Objective: Once an award is made, all proposed cost sharing commitments represent binding obligations of the Institute. The DLCI Administrators must ensure that all cost sharing commitments (mandatory and voluntary) made as a condition of the award are accounted for as a cost of the project, and are separately identified, reported, and certified in the labor distribution system.

DLCI Action Items

  • Review the terms of the award to understand the cost sharing commitments
  • Most awards require that the cost sharing commitment be fulfilled by the expiration of the award. However, there may be interim obligations for expenditures and/or reporting
  • Some awards may limit the re-budgeting of cost sharing or may require approval for certain costs
  • Complete the Cost Sharing Template [PDF] 
  • Send cost sharing documentation yearly to the VP for Finance Office and to the RAS for all non-MIT-funded cost sharing and RA tuition subsidy

Information about Completing the Cost Sharing Template

Tracking the Cost Sharing: From the application phase through the award close-out, Kuali Coeus is the principal tool for recording the budget for mandatory and voluntary cost sharing at MIT. Kuali Coeus feeds cost sharing data from the proposal to the award database for project accounting (SAP). All cost sharing documentation will be maintained in the DLCI, RAS, and VPF files.

The RAS will create a Notice of Award and will establish cost sharing accounts as child(ren) of the prime award account:

  • RAS uses the Cost Sharing Template, completed by the DLCI each year, as the basis for establishing cost sharing child accounts
  • Cost-shared effort that was specified in a proposal or award, or the contributed effort of 10 percent or greater, should be charged to the appropriate child account(s)
  • Generally, the cost sharing obligation requires meeting the total commitment without restrictions on specific costs.
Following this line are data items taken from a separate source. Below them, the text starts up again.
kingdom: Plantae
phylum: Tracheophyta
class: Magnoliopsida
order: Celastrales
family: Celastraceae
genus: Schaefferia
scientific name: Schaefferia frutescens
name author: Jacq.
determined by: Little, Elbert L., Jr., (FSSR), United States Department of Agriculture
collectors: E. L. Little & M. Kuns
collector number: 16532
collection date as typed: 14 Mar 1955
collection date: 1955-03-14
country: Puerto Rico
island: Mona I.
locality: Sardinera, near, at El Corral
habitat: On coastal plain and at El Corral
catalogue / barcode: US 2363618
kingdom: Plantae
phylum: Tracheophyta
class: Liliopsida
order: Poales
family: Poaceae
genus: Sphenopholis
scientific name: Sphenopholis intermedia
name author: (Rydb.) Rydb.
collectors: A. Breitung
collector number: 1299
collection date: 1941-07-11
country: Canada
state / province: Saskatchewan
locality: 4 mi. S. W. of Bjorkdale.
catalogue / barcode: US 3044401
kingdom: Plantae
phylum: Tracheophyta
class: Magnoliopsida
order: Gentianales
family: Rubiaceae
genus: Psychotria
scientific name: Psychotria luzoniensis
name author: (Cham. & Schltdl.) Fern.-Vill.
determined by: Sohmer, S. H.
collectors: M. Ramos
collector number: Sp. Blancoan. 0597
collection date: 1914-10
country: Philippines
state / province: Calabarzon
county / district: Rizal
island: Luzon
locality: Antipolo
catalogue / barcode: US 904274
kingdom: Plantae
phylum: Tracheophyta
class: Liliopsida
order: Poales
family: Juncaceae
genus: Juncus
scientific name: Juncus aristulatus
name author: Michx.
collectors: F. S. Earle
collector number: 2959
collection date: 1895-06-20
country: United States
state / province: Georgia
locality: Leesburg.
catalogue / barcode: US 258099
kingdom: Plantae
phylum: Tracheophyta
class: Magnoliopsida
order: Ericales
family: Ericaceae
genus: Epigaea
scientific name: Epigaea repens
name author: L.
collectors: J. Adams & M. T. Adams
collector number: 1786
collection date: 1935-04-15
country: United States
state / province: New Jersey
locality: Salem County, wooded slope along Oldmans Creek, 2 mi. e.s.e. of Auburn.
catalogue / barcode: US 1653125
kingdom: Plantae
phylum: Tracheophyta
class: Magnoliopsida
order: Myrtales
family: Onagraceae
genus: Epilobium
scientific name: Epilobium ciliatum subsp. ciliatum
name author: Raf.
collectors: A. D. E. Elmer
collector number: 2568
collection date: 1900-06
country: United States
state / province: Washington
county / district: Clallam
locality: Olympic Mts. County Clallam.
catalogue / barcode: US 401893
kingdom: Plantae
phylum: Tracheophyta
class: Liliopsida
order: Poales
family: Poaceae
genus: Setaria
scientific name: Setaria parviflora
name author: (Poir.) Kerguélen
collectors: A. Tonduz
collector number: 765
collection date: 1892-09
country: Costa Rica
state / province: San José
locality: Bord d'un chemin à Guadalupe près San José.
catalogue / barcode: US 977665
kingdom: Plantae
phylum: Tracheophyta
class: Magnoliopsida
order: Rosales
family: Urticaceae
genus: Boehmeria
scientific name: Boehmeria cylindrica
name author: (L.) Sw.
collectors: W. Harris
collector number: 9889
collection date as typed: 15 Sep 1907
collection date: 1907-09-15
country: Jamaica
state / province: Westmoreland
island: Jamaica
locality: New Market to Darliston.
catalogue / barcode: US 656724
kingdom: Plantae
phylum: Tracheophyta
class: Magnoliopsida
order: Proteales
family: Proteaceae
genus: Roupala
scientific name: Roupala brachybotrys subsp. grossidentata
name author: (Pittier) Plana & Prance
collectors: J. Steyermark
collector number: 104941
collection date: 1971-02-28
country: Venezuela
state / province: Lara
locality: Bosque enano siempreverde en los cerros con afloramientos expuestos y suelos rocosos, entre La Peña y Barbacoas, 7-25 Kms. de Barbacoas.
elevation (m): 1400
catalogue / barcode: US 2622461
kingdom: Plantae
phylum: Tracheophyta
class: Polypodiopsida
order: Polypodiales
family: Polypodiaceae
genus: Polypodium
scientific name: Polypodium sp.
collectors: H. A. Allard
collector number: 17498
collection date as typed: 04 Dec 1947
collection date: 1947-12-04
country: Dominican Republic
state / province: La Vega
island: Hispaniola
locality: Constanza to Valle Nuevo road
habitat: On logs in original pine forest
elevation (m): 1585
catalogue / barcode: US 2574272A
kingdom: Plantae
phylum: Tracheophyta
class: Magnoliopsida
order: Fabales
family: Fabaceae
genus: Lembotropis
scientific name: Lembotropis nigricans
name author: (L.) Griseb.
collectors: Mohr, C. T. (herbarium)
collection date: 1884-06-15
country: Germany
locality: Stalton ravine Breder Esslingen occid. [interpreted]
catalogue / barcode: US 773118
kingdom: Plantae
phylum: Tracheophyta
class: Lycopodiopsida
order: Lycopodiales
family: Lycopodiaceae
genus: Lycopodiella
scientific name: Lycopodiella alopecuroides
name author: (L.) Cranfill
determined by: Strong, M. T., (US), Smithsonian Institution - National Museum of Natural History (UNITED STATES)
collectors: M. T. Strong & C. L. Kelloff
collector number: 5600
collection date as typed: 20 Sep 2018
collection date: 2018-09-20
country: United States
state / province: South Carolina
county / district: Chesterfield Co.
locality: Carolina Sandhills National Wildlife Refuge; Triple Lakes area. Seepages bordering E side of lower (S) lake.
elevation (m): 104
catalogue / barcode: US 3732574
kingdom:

However, some sponsors require prior written approval for re-budgeting between all line items in the approved cost sharing or for specific types of unbudgeted costs.

  • The RAS requires the DLC to complete an annual Cost Sharing Template. Then the RAS uses the data provided to update the Kuali Coeus award database and to confirm that the full cost sharing obligation under the award is described.

  • In accordance with sponsor financial reporting requirements, Sponsored Accounting will report cost sharing captured in MIT cost sharing cost objects, cost sharing of subrecipients, and cost sharing for which documentation has been provided by the DLCIs. The VPF conducts the final audit of cost sharing WBS to make sure that the actuals meet the full cost sharing obligation of the award. Then the sponsored accounting reviews DLCI documentation for compliance with MIT documentation guidelines. Copies of any cost sharing reports prepared and submitted to the sponsor by the DLCI should be provided to the RAS and Sponsored Accounting.